Dieser Argumentation erteilte das Gericht nun eine Absage. Ungeachtet dessen sei das Bezirksamt nicht Veranstalter im Sinne der Vorschrift, hieß es in der Begründung. „Denn nicht das Jugendamt, sondern eine Initiative von Anwohnern habe das freie Spielen vorbereitet und organisiert, die selbst aber nicht um Genehmigung nachgesucht habe.“ Außerdem mangele an einer ausreichenden Begründung des öffentlichen Interesses an der Spielstraße.

„Man müsste die temporäre Spielstraße auf die richtigen Füße stellen“, erklärte Gerichtssprecher Stephan Groscurth den Prenzlauer Berg Nachrichten. Denkbar seien etwa Schilder, die ein Parkverbot an bestimmten Tagen und zu bestimmten Uhrzeiten auswiesen. Wie bei einem Wochenmarkt.

 

Anwohnerin äußert sich nicht zu dem, was sie antreibt

 

Ähnlich sieht das auch Matthias Groh von der Inititative Spielstraße Gudvanger. „Bei einem Wochenmarkt wird ja auch eine Lösung gefunden“, sagte Groh. Für ihn hat es eine klare Kooperation mit Bezirksamt und Jugendamt gegeben, die sich um die Genehmigung kümmern sollten. Er hält die temporäre Spielstraße nach wie vor für eine „geniale Idee“, die einstimmig in der Bezirksverordnetenversammlung beschlossen worden war und eben nur dann Parkplätze wegnimmt, wenn Menschen auf der Arbeit sind.

„Es ist gar nicht so klar, welcher Schaden für die Anwohnerin entsteht“, sagte Groh. Versuche von der Inititative mit ihr in Kontakt zu kommen, seien stets gescheitert. Namentlich möchte sie in der Berichterstattung nicht genannt werden.

Auch das Bezirksamt hat nur schriftlich mit der Antragstellerin Kontakt gehabt. Elf von 14 Mitparteien in dem Haus standen nach Angaben von Ordnungsamtsstadtrat Torsten Kühne (CDU) hinter dem Eilantrag und hatten Unterschriftenlisten geschickt. „Darin wird die Unterversorgung mit Spielplätzen bestritten“, erklärte Kühne. Welche Motivation hinter dem Kampf gegen die temporäre Spielstraße stecke, werde nicht klar. Vermutlich – so sagen alle Beteiligten – geht es um wegfallende Parkplätze und um gefühlte Lärmbelästigung.

 

Zu viele Kinder für zu wenige Spielplätze

 

Kühne hatte sich im Vorfeld noch optimistisch geäußert, dass der Test der Spielstraße bis Oktober weiterlaufen könne. Denn es mangele in Prenzlauer Berg an Spielplätzen und Spielflächen. Der angrenzende Humann-Spielplatz zum Beispiel ist regelmäßig überfüllt.
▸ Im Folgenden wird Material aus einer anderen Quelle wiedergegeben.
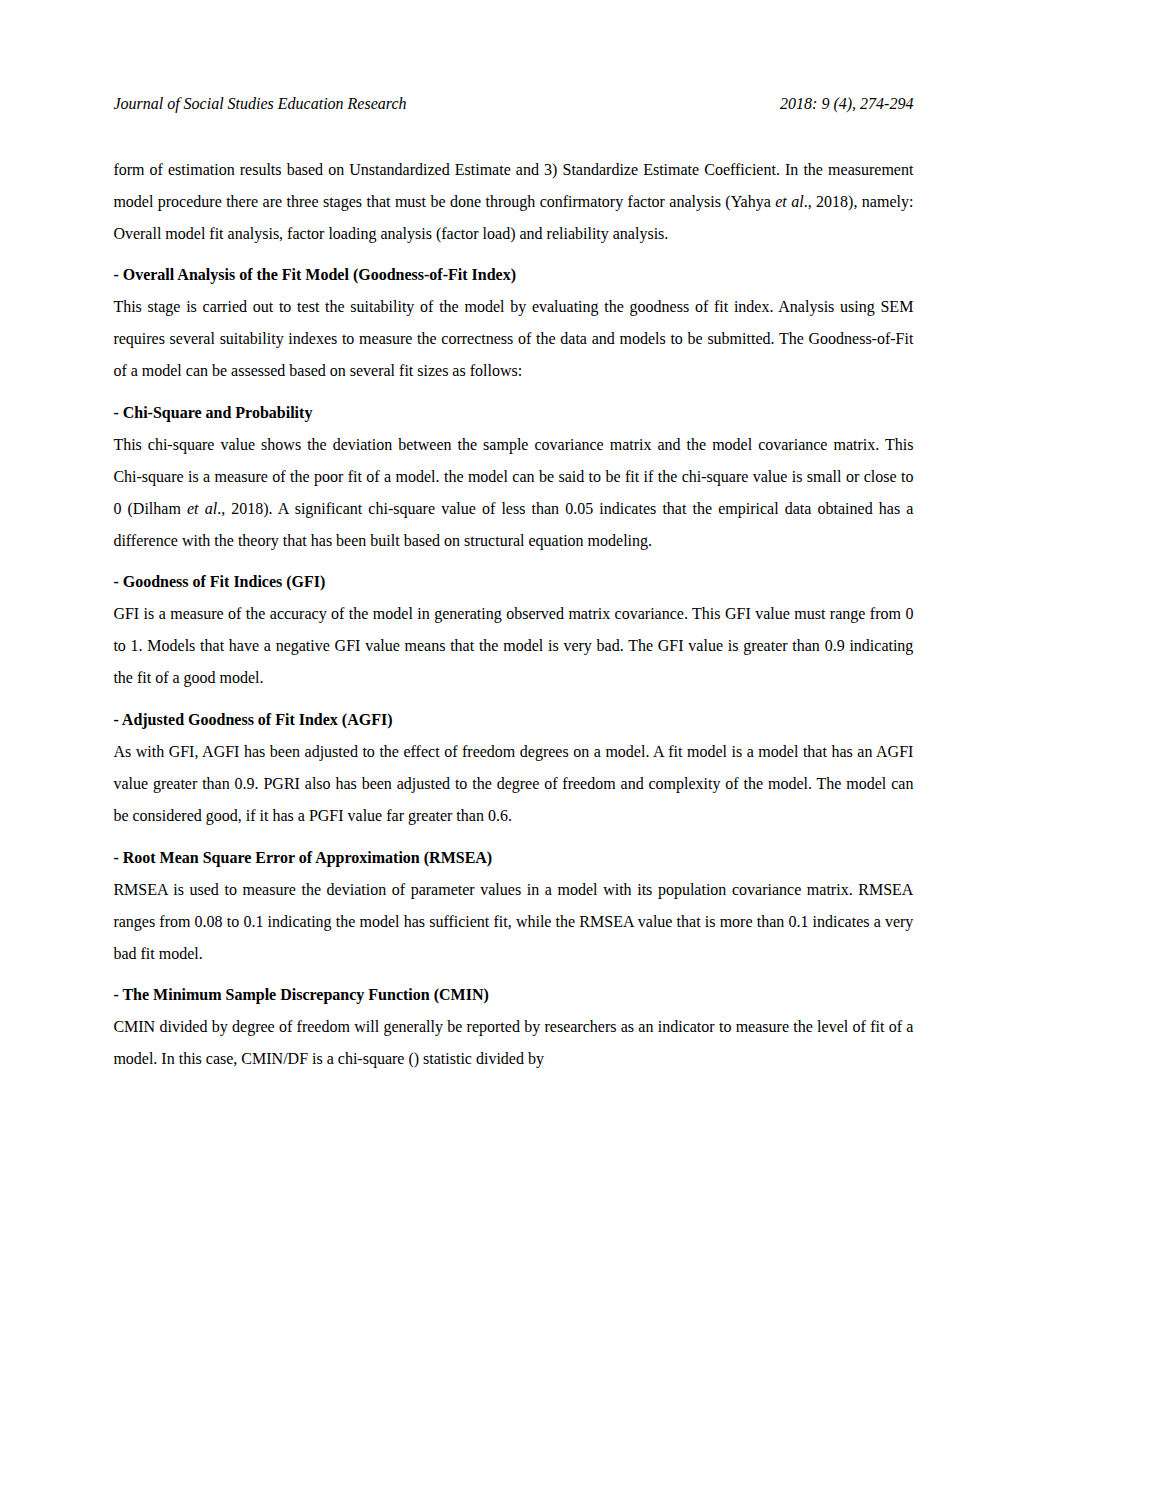Journal of Social Studies Education Research 2018: 9 (4), 274-294
form of estimation results based on Unstandardized Estimate and 3) Standardize Estimate Coefficient. In the measurement model procedure there are three stages that must be done through confirmatory factor analysis (Yahya et al., 2018), namely: Overall model fit analysis, factor loading analysis (factor load) and reliability analysis.
- Overall Analysis of the Fit Model (Goodness-of-Fit Index)
This stage is carried out to test the suitability of the model by evaluating the goodness of fit index. Analysis using SEM requires several suitability indexes to measure the correctness of the data and models to be submitted. The Goodness-of-Fit of a model can be assessed based on several fit sizes as follows:
- Chi-Square and Probability
This chi-square value shows the deviation between the sample covariance matrix and the model covariance matrix. This Chi-square is a measure of the poor fit of a model. the model can be said to be fit if the chi-square value is small or close to 0 (Dilham et al., 2018). A significant chi-square value of less than 0.05 indicates that the empirical data obtained has a difference with the theory that has been built based on structural equation modeling.
- Goodness of Fit Indices (GFI)
GFI is a measure of the accuracy of the model in generating observed matrix covariance. This GFI value must range from 0 to 1. Models that have a negative GFI value means that the model is very bad. The GFI value is greater than 0.9 indicating the fit of a good model.
- Adjusted Goodness of Fit Index (AGFI)
As with GFI, AGFI has been adjusted to the effect of freedom degrees on a model. A fit model is a model that has an AGFI value greater than 0.9. PGRI also has been adjusted to the degree of freedom and complexity of the model. The model can be considered good, if it has a PGFI value far greater than 0.6.
- Root Mean Square Error of Approximation (RMSEA)
RMSEA is used to measure the deviation of parameter values in a model with its population covariance matrix. RMSEA ranges from 0.08 to 0.1 indicating the model has sufficient fit, while the RMSEA value that is more than 0.1 indicates a very bad fit model.
- The Minimum Sample Discrepancy Function (CMIN)
CMIN divided by degree of freedom will generally be reported by researchers as an indicator to measure the level of fit of a model. In this case, CMIN/DF is a chi-square () statistic divided by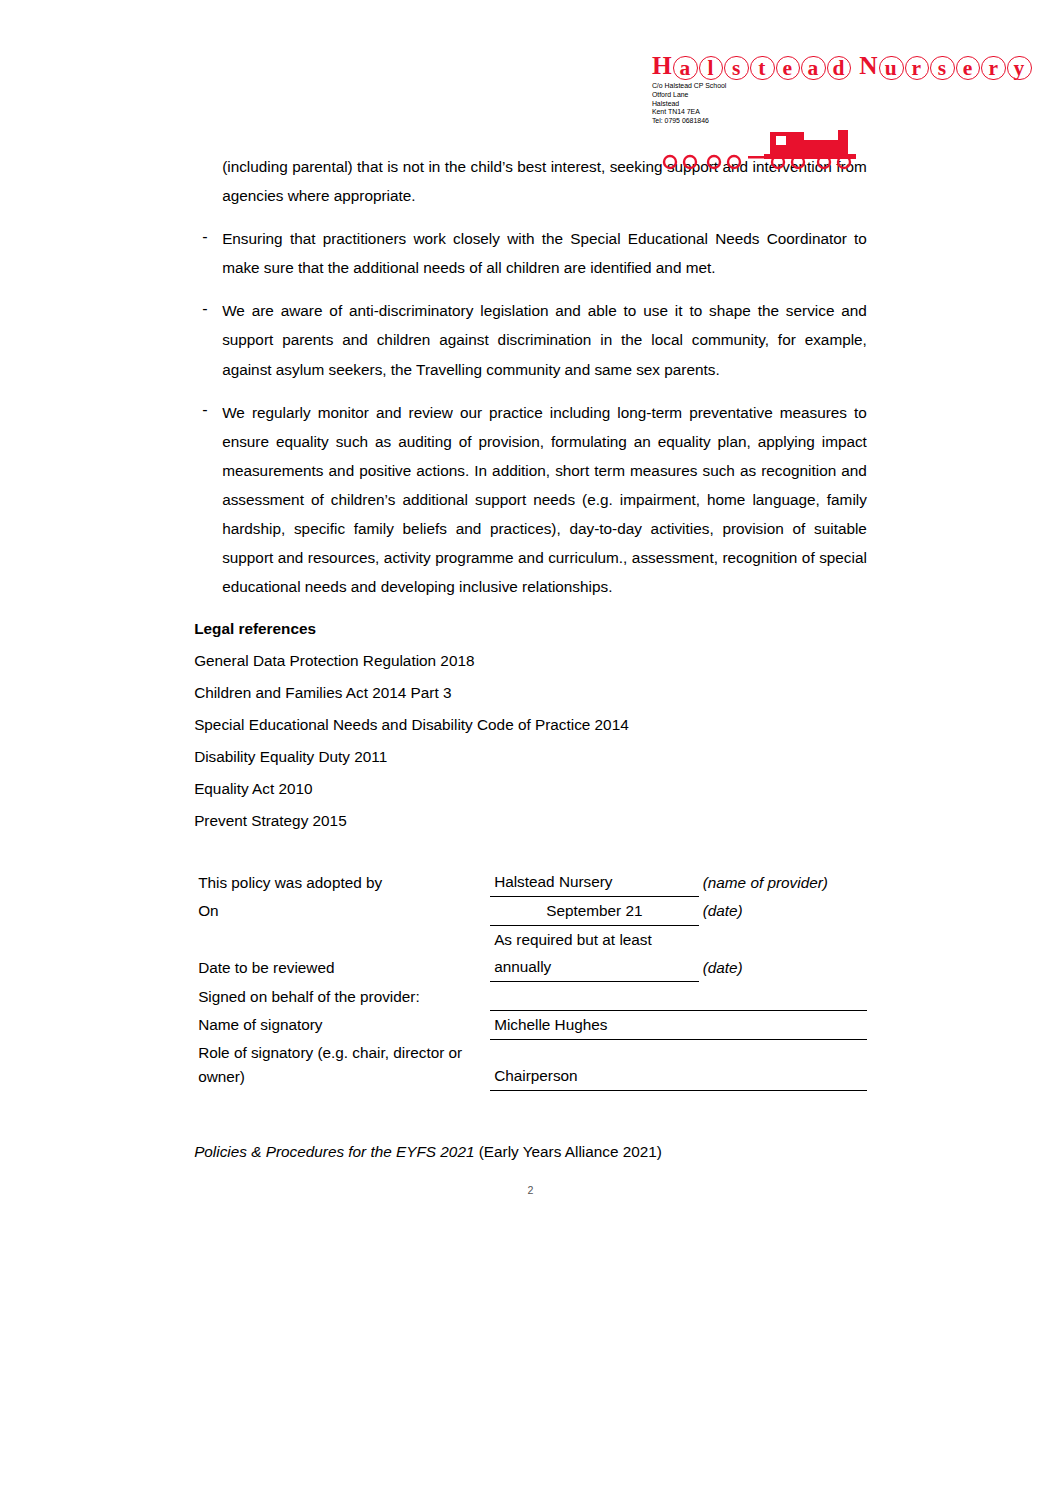Halstead Nursery
C/o Halstead CP School
Otford Lane
Halstead
Kent TN14 7EA
Tel: 0795 0681846
(including parental) that is not in the child’s best interest, seeking support and intervention from agencies where appropriate.
Ensuring that practitioners work closely with the Special Educational Needs Coordinator to make sure that the additional needs of all children are identified and met.
We are aware of anti-discriminatory legislation and able to use it to shape the service and support parents and children against discrimination in the local community, for example, against asylum seekers, the Travelling community and same sex parents.
We regularly monitor and review our practice including long-term preventative measures to ensure equality such as auditing of provision, formulating an equality plan, applying impact measurements and positive actions. In addition, short term measures such as recognition and assessment of children’s additional support needs (e.g. impairment, home language, family hardship, specific family beliefs and practices), day-to-day activities, provision of suitable support and resources, activity programme and curriculum., assessment, recognition of special educational needs and developing inclusive relationships.
Legal references
General Data Protection Regulation 2018
Children and Families Act 2014 Part 3
Special Educational Needs and Disability Code of Practice 2014
Disability Equality Duty 2011
Equality Act 2010
Prevent Strategy 2015
| This policy was adopted by | Halstead Nursery | (name of provider) |
| On | September 21 | (date) |
| | As required but at least | |
| Date to be reviewed | annually | (date) |
| Signed on behalf of the provider: | |
| Name of signatory | Michelle Hughes |
| Role of signatory (e.g. chair, director or owner) | Chairperson |
Policies & Procedures for the EYFS 2021 (Early Years Alliance 2021)
2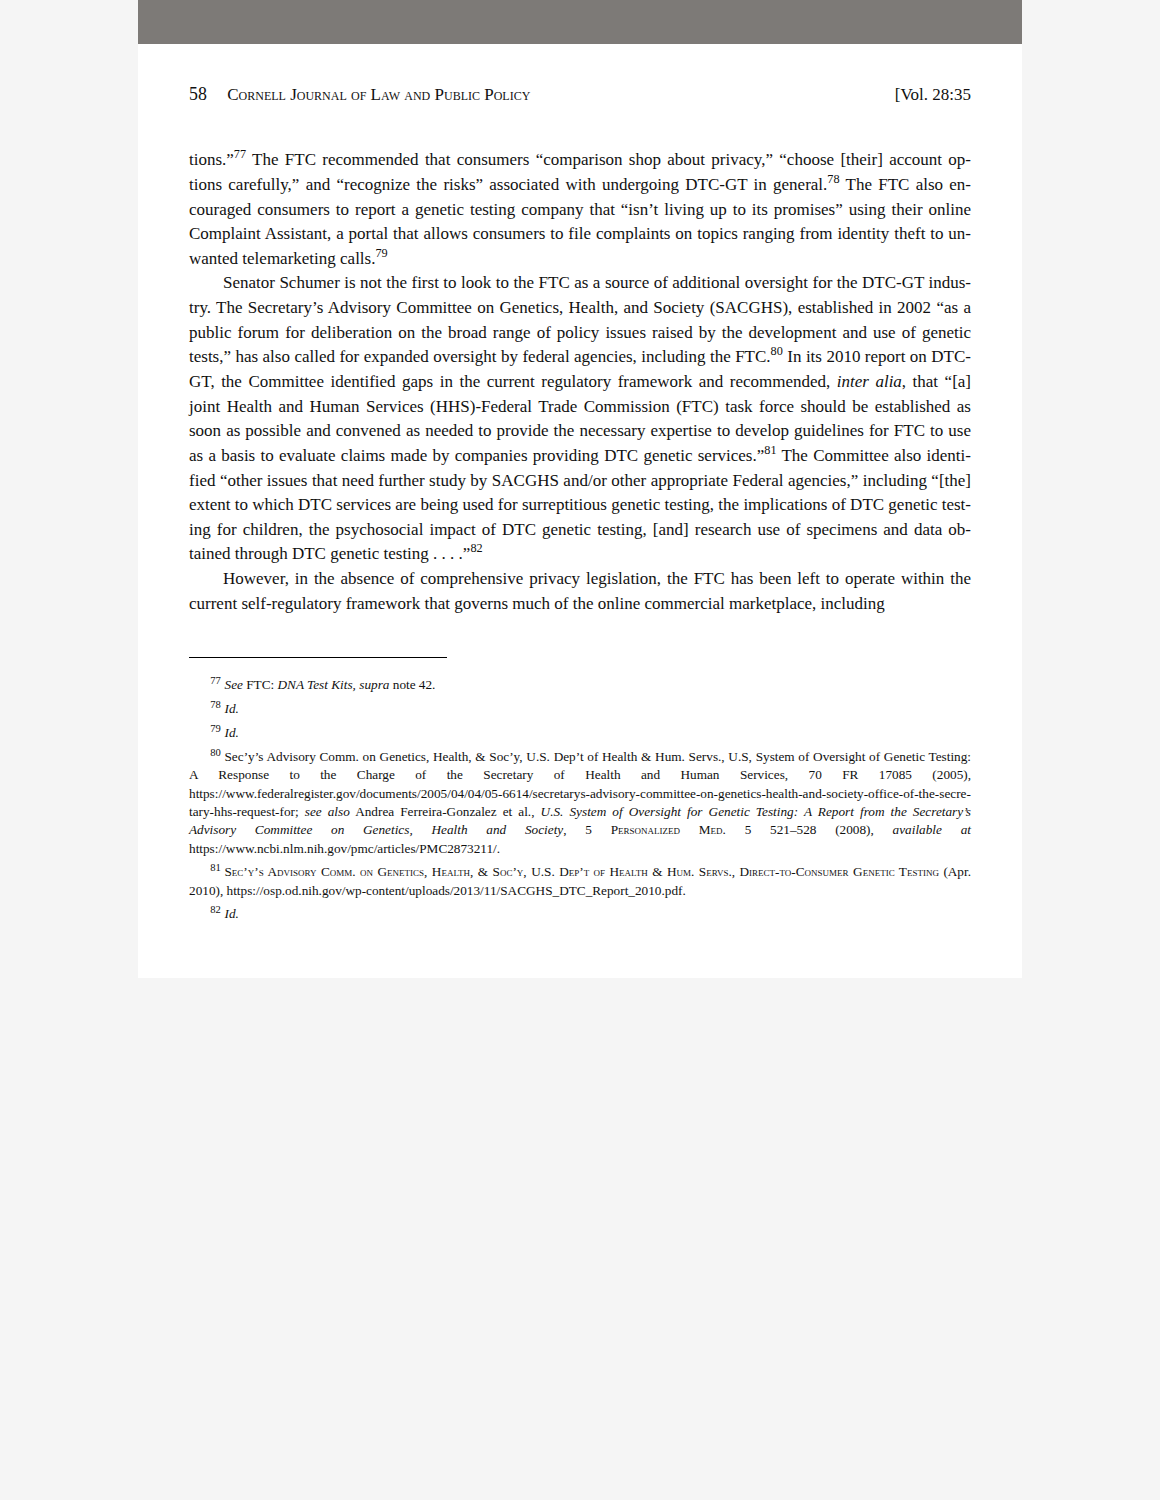58 Cornell Journal of Law and Public Policy [Vol. 28:35
tions.”77 The FTC recommended that consumers “comparison shop about privacy,” “choose [their] account options carefully,” and “recognize the risks” associated with undergoing DTC-GT in general.78 The FTC also encouraged consumers to report a genetic testing company that “isn’t living up to its promises” using their online Complaint Assistant, a portal that allows consumers to file complaints on topics ranging from identity theft to unwanted telemarketing calls.79
Senator Schumer is not the first to look to the FTC as a source of additional oversight for the DTC-GT industry. The Secretary’s Advisory Committee on Genetics, Health, and Society (SACGHS), established in 2002 “as a public forum for deliberation on the broad range of policy issues raised by the development and use of genetic tests,” has also called for expanded oversight by federal agencies, including the FTC.80 In its 2010 report on DTC-GT, the Committee identified gaps in the current regulatory framework and recommended, inter alia, that “[a] joint Health and Human Services (HHS)-Federal Trade Commission (FTC) task force should be established as soon as possible and convened as needed to provide the necessary expertise to develop guidelines for FTC to use as a basis to evaluate claims made by companies providing DTC genetic services.”81 The Committee also identified “other issues that need further study by SACGHS and/or other appropriate Federal agencies,” including “[the] extent to which DTC services are being used for surreptitious genetic testing, the implications of DTC genetic testing for children, the psychosocial impact of DTC genetic testing, [and] research use of specimens and data obtained through DTC genetic testing . . . .”82
However, in the absence of comprehensive privacy legislation, the FTC has been left to operate within the current self-regulatory framework that governs much of the online commercial marketplace, including
77 See FTC: DNA Test Kits, supra note 42.
78 Id.
79 Id.
80 Sec’y’s Advisory Comm. on Genetics, Health, & Soc’y, U.S. Dep’t of Health & Hum. Servs., U.S, System of Oversight of Genetic Testing: A Response to the Charge of the Secretary of Health and Human Services, 70 FR 17085 (2005), https://www.federalregister.gov/documents/2005/04/04/05-6614/secretarys-advisory-committee-on-genetics-health-and-society-office-of-the-secretary-hhs-request-for; see also Andrea Ferreira-Gonzalez et al., U.S. System of Oversight for Genetic Testing: A Report from the Secretary’s Advisory Committee on Genetics, Health and Society, 5 Personalized Med. 5 521–528 (2008), available at https://www.ncbi.nlm.nih.gov/pmc/articles/PMC2873211/.
81 Sec’y’s Advisory Comm. on Genetics, Health, & Soc’y, U.S. Dep’t of Health & Hum. Servs., Direct-to-Consumer Genetic Testing (Apr. 2010), https://osp.od.nih.gov/wp-content/uploads/2013/11/SACGHS_DTC_Report_2010.pdf.
82 Id.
Von der Entscheidung des Gerichts war Kühne überrascht: „Es ist sehr bedauerlich“, sagte er. „Kinder und Jugendliche müssen in Pankow warten bis sie weitere Spielflächen bekommen.“ Die Argumentation des Gerichts sei sehr klar und stelle offenbar grundsätzlich in Frage, dass Kinder auf der Straße spielen sollten.

 

Unklare Rechtssituation auch in Frankfurt und Bremen?

 

Die Straßenverkehrsordnung als Bundesrecht ist demzufolge kein Mittel, um temporäre Spielstraßen zu ermöglichen. Zumindest so, wie die StvO aktuell formuliert ist. Wie das in Frankfurt am Main und Bremen aussieht, wo es ebenfalls temporäre Spielstraßen gibt? „Wo kein Kläger, da kein Richter“, meinte Kühne.

Die temporäre Spielstraße in der Gudvanger Straße als Pilotprojekt Berlins geht auf die Inititative von Kitas, Anwohnern und der Verkehrs-AG der Wilhelm-von-Humboldt-Schule zurück. Sie war im Februar von der Bezirksverordnetenversammlung Pankow beschlossen und nach einigem Hin und Her und dem Ringen nach einer rechtlichen Grundlage im Mai gestartet. Das Bezirksamt kann Beschwerde gegen den Beschluss des Gerichts einreichen. Der Stadtrat wird sich dazu mit seiner Rechtsabteilung beraten.

 

Update 13./14. Juli 2015: Der Artikel ist um Stellungnahmen des Stadtrats und der Spielstraßen-Inititative erweitert worden.